Two hours later and Jesse had returned to himself, happily singing along to worship songs while organizing tools in the garage, blissfully unaware of the depths of his undone before. His brain has healed enough for him to retain some awareness of these emotional moments, but he never quite remembers them as fully as I do. A gift, I am certain, to him as he works diligently to retrain his brain to comprehend. The Lord made the human brain amazingly resilient and capable of rewiring itself. We have witnessed outright miracles in the past year as Jesse has made huge, unexpected strides in speech and comprehension. Tomorrow marks 12 months since his second brain surgery, and though we are often exhausted from the relentless nature of all of this, we remain grateful for the year we did not expect to have. I have learned to be thankful for those very hard moments when Jesse’s brain loses its bearings and his emotions get out of whack, those moments when he looks to God and asks to be taken home, and fights to stay here anyway…because those are the moments when I see most clearly the sufficiency of the grace of the Lord and the power of His hands to sustain and grant peace, even in the most wheezing breaths of my life. Those are the moments when I get to witness this passage lived out by my beloved:
“Three times I pleaded with the Lord about this, that it should leave me. he said to me, ‘My grace is sufficient for you, for my power is made perfect in weakness.’ Therefore I will boast all the more gladly of my weaknesses, so that the power of Christ may rest upon me. For the sake of Christ, then, I am content with weaknesses, insults, hardships, persecutions, and calamities. For when I am weak, then I am strong.”
2 Corinthians 12: 8-10
A few days ago, Jesse turned to a friend who asked him how he is doing and warmly responded with, “It’s hard, man! Paul had the mess beaten out of him his whole life. He was messed up! But God used him. He used him. I don’t always understand it, but this is His story. It’s worth it.” And so it is.

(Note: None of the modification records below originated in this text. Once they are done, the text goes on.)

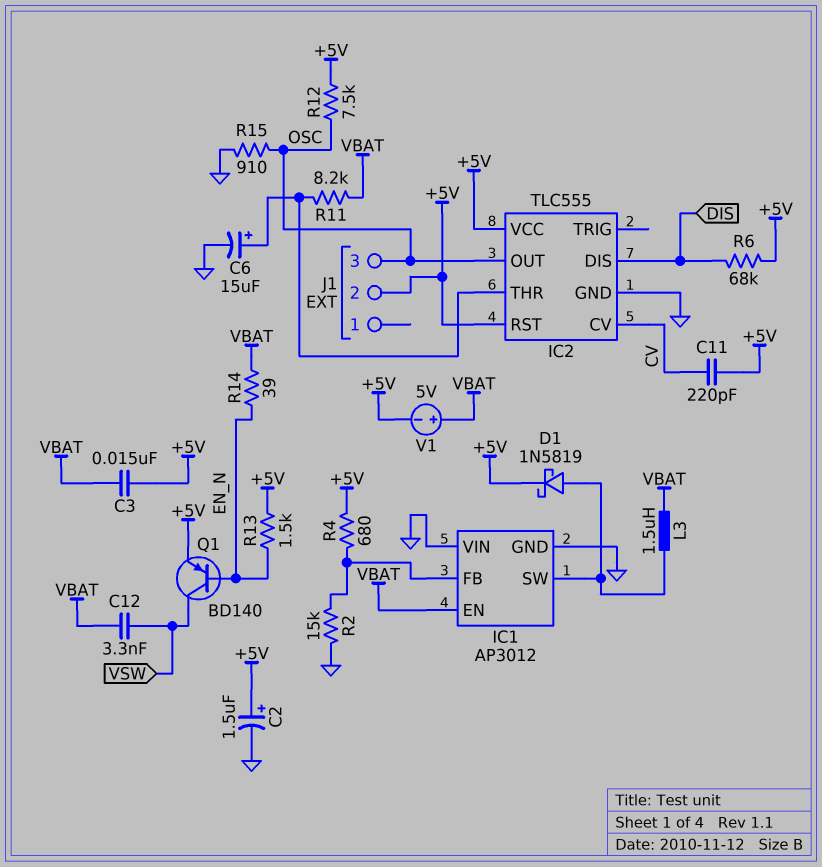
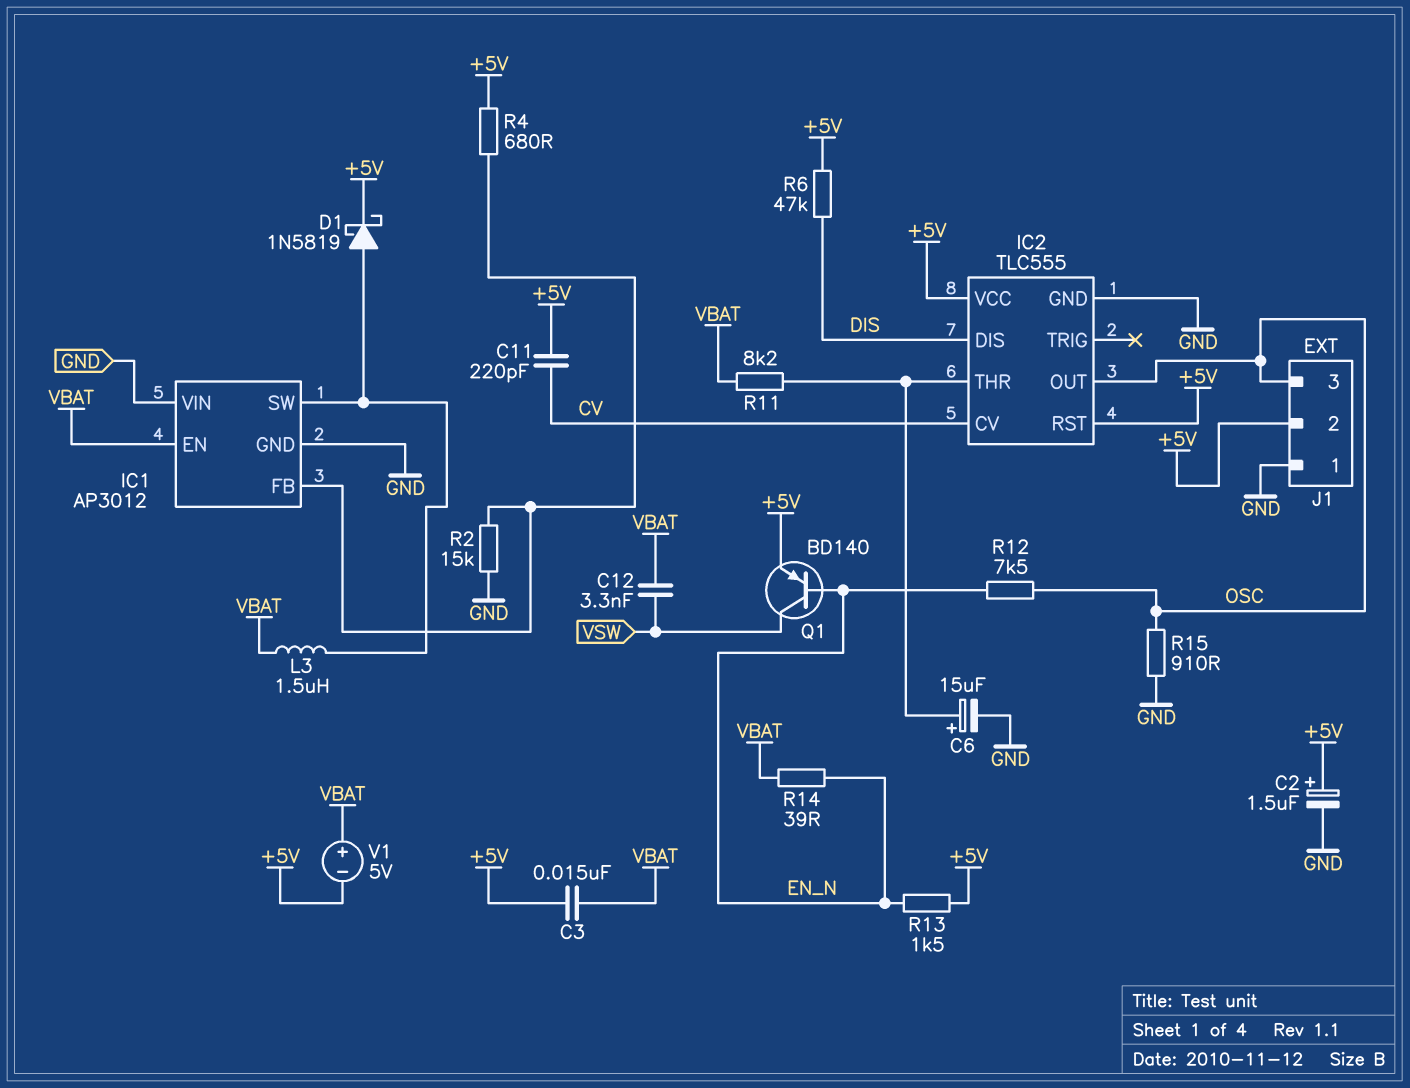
J1 pin 1: none -> GND
R6: 68k (+5V, DIS) -> 47k (+5V, DIS)
R12: 7.5k (+5V, OSC) -> 7.5k (EN_N, OSC)

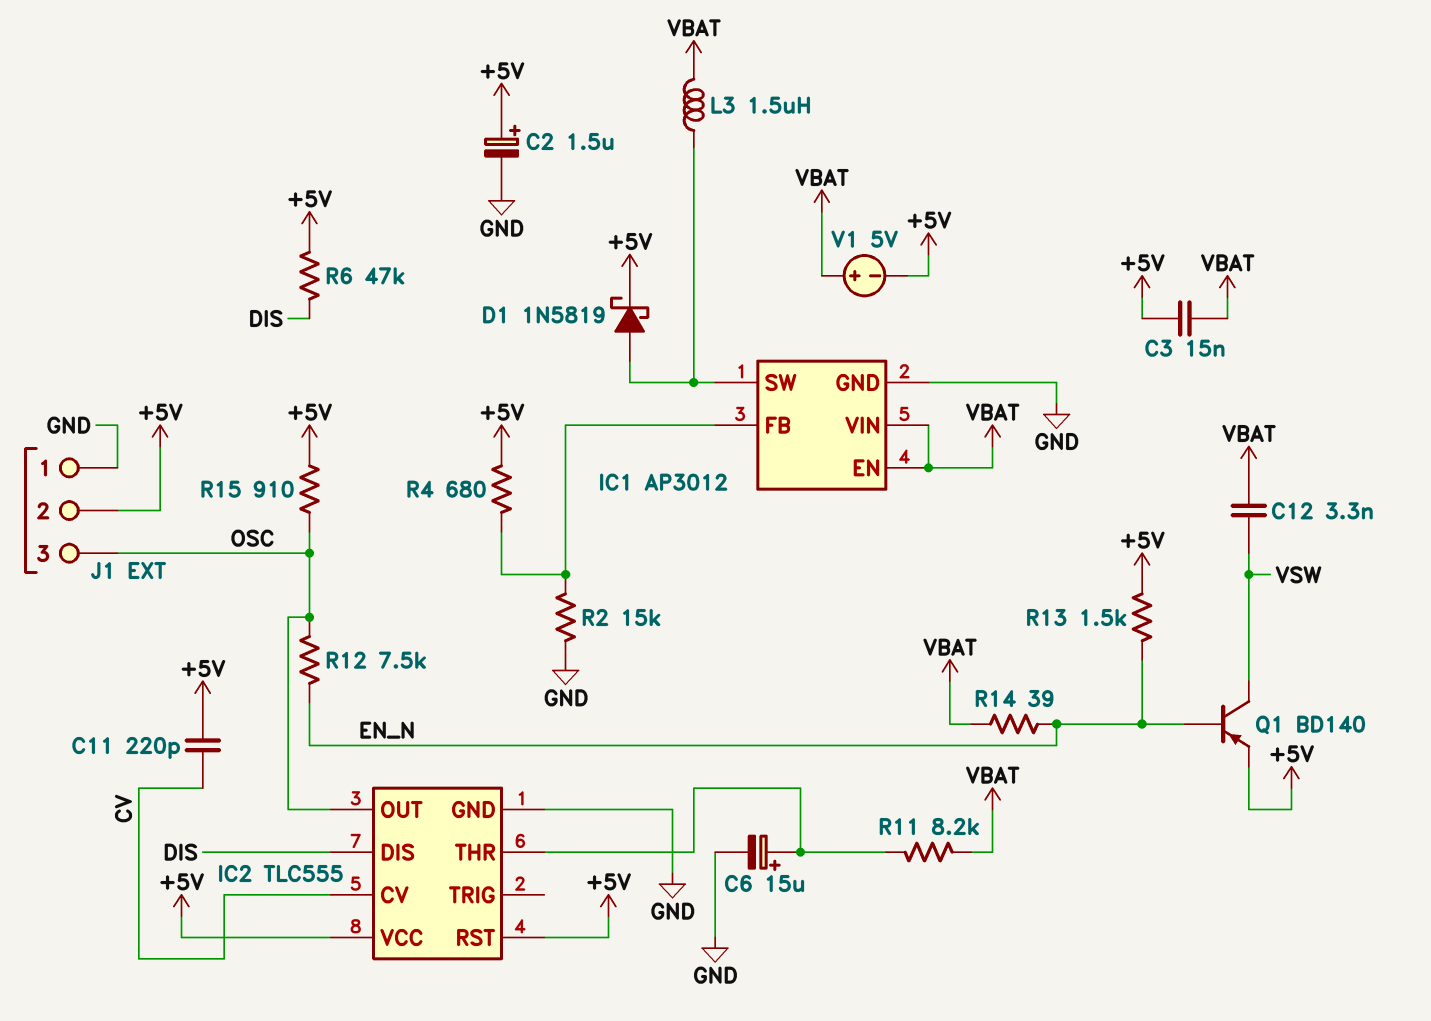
IC1 pin VIN: GND -> VBAT
R15: 910 (GND, OSC) -> 910 (+5V, OSC)

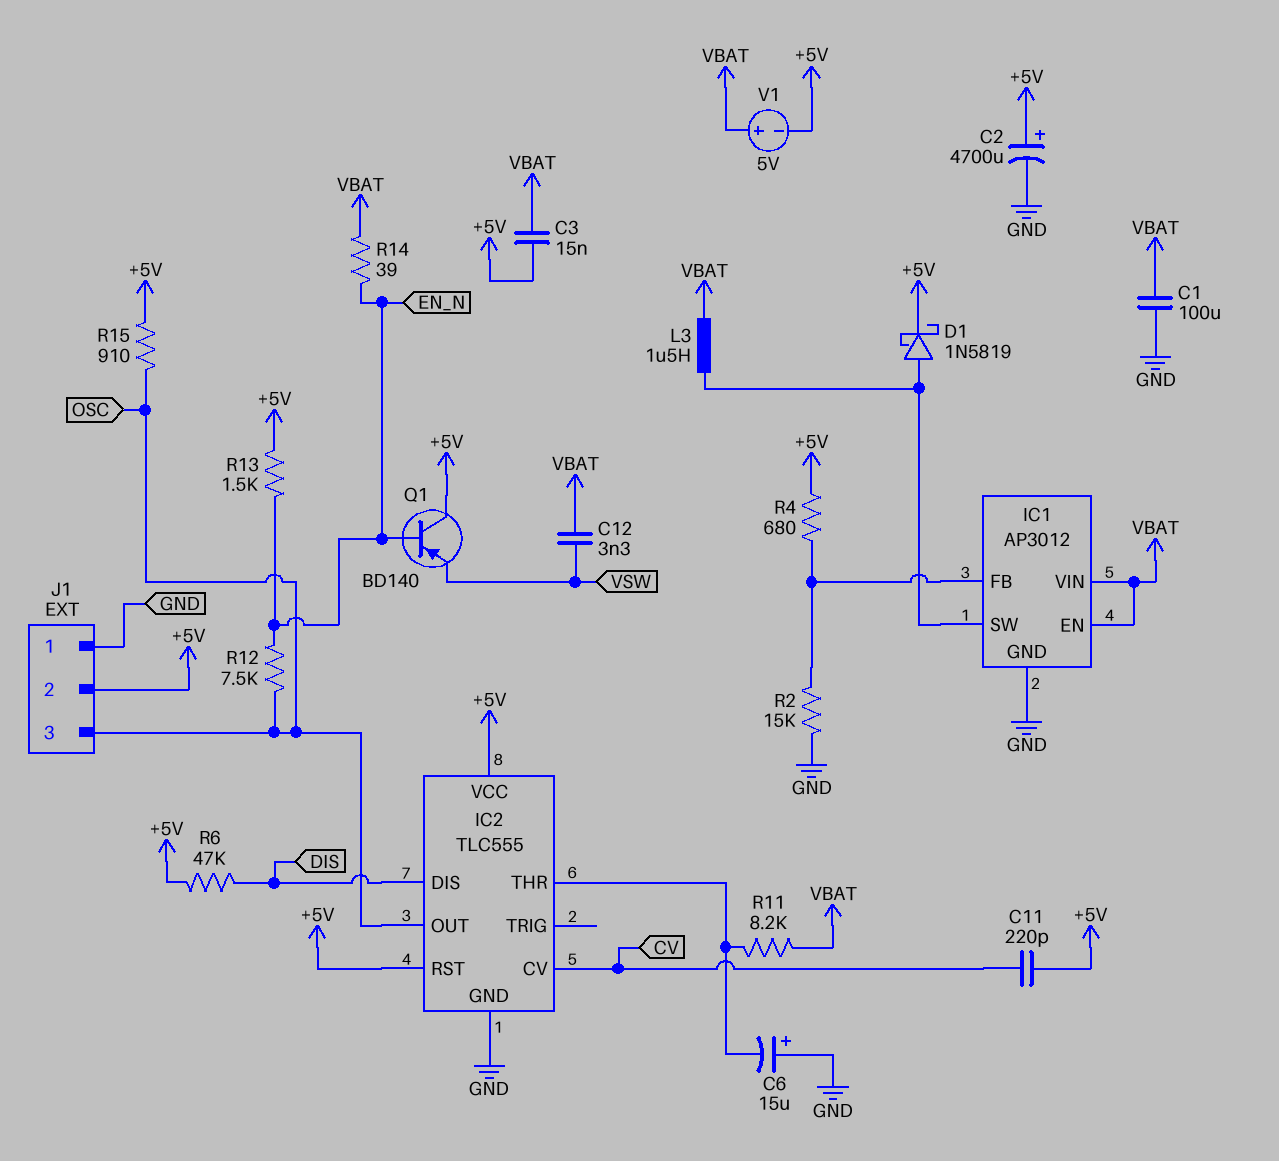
C1: none -> 100uF (GND, VBAT)
C2: 1.5uF (plus +5V, minus GND) -> 4700uF (plus +5V, minus GND)
C6: 15uF (plus IC2/THR, minus GND) -> 15uF (plus GND, minus IC2/THR)
Q1: PNP BD140 (B EN_N, C VSW, E +5V) -> PNP BD140 (B EN_N, C +5V, E VSW)

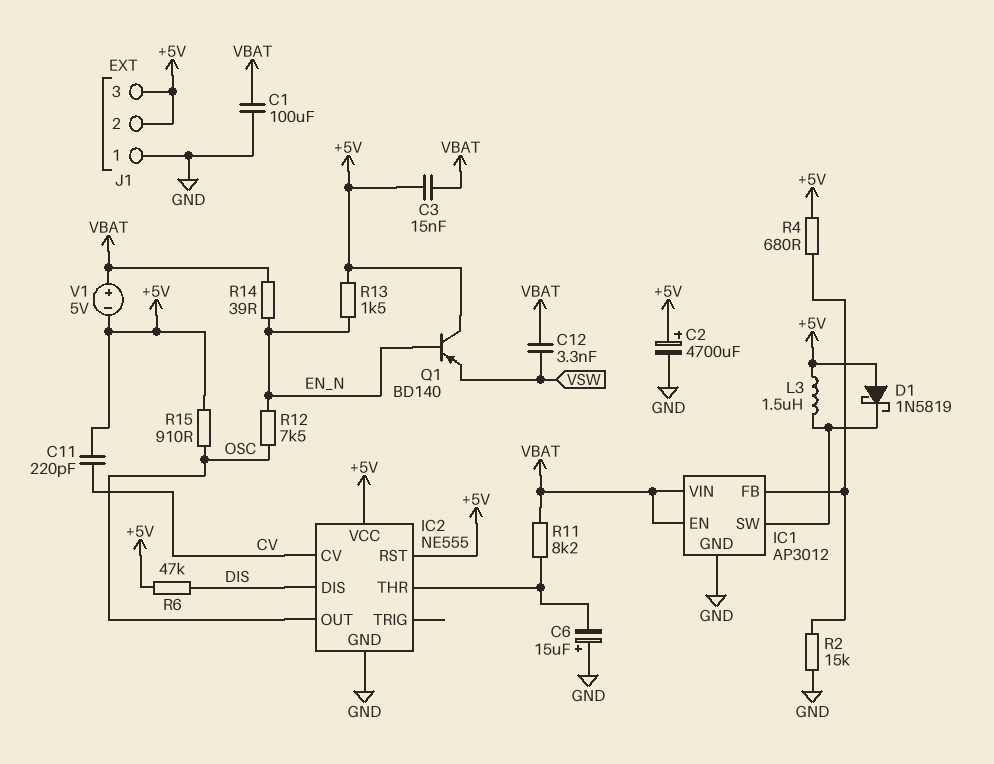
D1: schottky 1N5819 (A IC1/SW, K +5V) -> schottky 1N5819 (A +5V, K IC1/SW)
IC2: TLC555 -> NE555
J1 pin 3: OSC -> +5V
L3: 1.5uH (IC1/SW, VBAT) -> 1.5uH (+5V, IC1/SW)

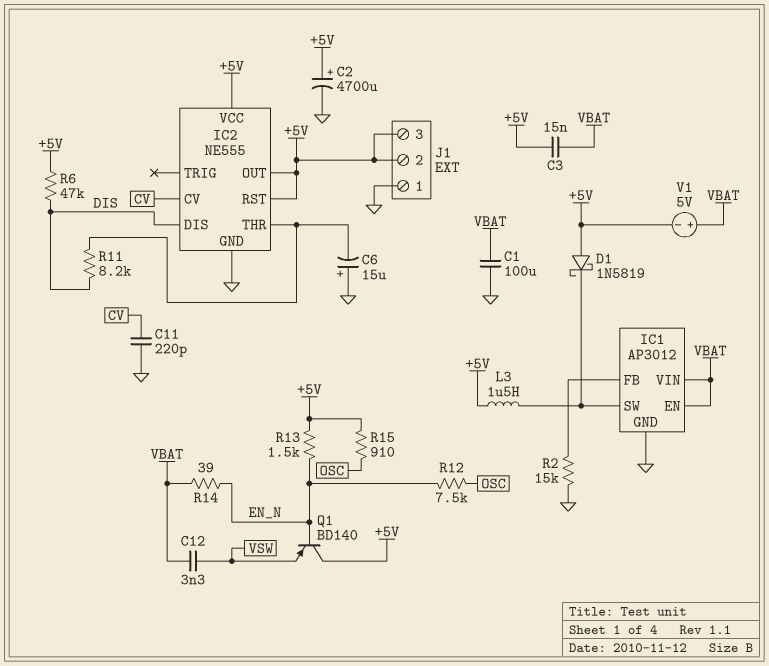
C11: 220pF (+5V, CV) -> 220pF (CV, GND)
IC2 pin OUT: OSC -> +5V
R4: 680 (+5V, IC1/FB) -> none
R11: 8.2k (IC2/THR, VBAT) -> 8.2k (DIS, IC2/THR)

Pray with me over this man of mine?
-Ask the Lord to continue to heal his brain from trauma, to weed out all of the brokennesses and restore them to health in the ways He sees fit.
-Ask Him to mercifully bring a halt to the seizures we are still wrestling to control. They are physically painful for him to experience and emotionally painful for all of us to witness.
-Ask Him to give us patience and grace to endure whatever story He has for us to live out, understanding fully that every breath of suffering is used by Him for His glory and our good.
-And, as always, ask Him to bring healing to Jesse that causes others to claim Him as Lord. That is our most fervent, and enduring prayer. Lord, let Your kingdom come.
Will you pray with me, too, over two of my friends who have very recently put their feet on the cancer path? We would not have endured so well for so long without each of your utterances to the Lord on our behalf. I know they will be blessed by your prayers, as well. Pray for them by name, will you? For the ones who are ill and the ones who have assumed the role of primary caretaker and their children and very near and dear loved ones:
-Jeff Brantly (who I referenced in this post) and wife Cindy (battling breast cancer) and their two children
-Rich Lewis and Amie Biggs Lewis (battling breast cancer) and their two children
And you. I would love to pray over you by name, struggling friend. Leave your name and request in the comments, send me an email, send me a message on Facebook…use whatever avenue of communication you have. I will add you to the list of people the Lord has interwoven into my life and pray fervently that He work in your lives to see His name made famous. He loves you so!